When I was younger, before Land Tax, I rented out rooms. It was good for both parties. A reasonably priced room and I got money to help pay the mortgage.

https://www.revenue.act.gov.au/land-tax?result_1060955_result_page=6#:~:text=Nil%20or%20nominal%20rent%20arrangement,have%20to%20pay%20land%20tax.

[“If your home is occupied by a person rent-free, you do not have to pay land tax.
If the occupant does pay you nominal rent (only enough to cover the cost of rates, repairs, maintenance and insurance for the property) you do not have to pay land tax. If the rent is above this amount land tax will apply.”]

Imagine the Land Tax (normally for a whole rented hose) being applied to $100 to $200 (a week) for a single room. Land Tax is about $87 a week where I live. That’s a big chunk out of a single room rent, and a huge disincentive to rent out a room and give someone a place to stay. I imagine these days fewer people rent out rooms in their house, which is a lost supply of accommodation, and so those rooms sit empty.

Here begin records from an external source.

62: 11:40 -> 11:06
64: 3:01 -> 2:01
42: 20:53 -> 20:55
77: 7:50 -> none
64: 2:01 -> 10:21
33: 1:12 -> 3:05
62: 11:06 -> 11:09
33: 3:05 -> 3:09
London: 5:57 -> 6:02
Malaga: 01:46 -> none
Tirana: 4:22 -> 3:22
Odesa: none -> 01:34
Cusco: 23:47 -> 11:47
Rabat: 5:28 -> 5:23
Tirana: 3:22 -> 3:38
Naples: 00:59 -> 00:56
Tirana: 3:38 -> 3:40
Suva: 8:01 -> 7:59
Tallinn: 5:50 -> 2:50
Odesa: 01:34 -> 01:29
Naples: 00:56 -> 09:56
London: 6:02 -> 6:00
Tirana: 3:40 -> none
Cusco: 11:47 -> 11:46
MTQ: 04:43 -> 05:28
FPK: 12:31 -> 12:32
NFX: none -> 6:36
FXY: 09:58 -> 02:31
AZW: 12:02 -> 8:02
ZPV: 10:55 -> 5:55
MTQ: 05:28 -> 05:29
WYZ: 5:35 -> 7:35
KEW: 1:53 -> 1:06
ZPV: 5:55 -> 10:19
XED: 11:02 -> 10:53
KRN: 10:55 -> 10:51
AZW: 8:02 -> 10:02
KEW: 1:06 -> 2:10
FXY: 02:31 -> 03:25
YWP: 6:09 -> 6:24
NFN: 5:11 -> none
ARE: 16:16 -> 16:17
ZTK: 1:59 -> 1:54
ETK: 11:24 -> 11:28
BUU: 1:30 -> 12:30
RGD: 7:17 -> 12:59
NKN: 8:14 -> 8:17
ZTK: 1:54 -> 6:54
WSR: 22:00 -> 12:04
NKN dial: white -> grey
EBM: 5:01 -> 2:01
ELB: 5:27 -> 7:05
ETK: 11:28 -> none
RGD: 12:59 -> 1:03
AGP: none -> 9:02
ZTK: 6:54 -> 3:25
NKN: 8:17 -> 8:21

Natalie O'Hara4:14 pm 12 May 22

The only risk with renting rooms is the danger vunrable people are put in with a tenant they accommodate.
Its difficult to find a respectable tenant in private accommodation at times but to mix tenants with mental health, disability, addiction or DV history.
Not only make the housing applicant difficult to accommodate towards others but also place them in unnecessary risks of further difficult situations where its difficult to navigate due to mental health if things turn for the worst.
If there is strict guidelines and support for these particular circumstances then its possible, but i feel it would have to be strategically planned and implemented.

It’s disgusting that one person can hold a government house for life when there’s a huge wait for families. They should be forced to move to size appropriate housing, after all they don’t even own it

So families with children are suppose to remain on the waiting list, while one or two people occupy a large house? And those staying in the house complain – disgustingly selfish!!!

a lot is two words3:09 pm 11 May 22

Soooo based on pretty much every comment here and your own poll that you link to in the article (which shows 76% of respondents were supportive of the relocations and only 24% thought tenants shouldn’t be made to move)….. the open letter is a pretty unpopular view. You have public housing tenants AND the majority of the public saying this program is a good thing. Write about that! Your headlines on this topic are all so biased and clearly aren’t reflecting community views.

People would be shocked to know exactly how many stand-alone homes there are in Canberra, on big blocks of land, with only one occupant.
While families sit on wait-lists and live in cars/streets/sheds.

As long as the funds from these homes ARE spent on building multiple new homes, I say those who complain are extremely selfish.